* Begin Given records *

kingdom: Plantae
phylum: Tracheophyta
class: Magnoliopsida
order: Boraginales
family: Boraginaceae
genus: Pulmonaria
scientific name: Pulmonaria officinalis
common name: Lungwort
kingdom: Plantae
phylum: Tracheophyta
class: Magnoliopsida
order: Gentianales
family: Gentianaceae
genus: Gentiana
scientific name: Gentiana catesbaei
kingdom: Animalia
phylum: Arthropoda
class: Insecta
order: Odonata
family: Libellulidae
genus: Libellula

* End Given records *

(Exercise description) Please turn the lines into a numbered list, starting at the line that contains "family: Gentianaceae" and ending at the last line of the rows. Leave out any blank lines.

(Response to this task)
1. family: Gentianaceae
2. genus: Gentiana
3. scientific name: Gentiana catesbaei
4. kingdom: Animalia
5. phylum: Arthropoda
6. class: Insecta
7. order: Odonata
8. family: Libellulidae
9. genus: Libellula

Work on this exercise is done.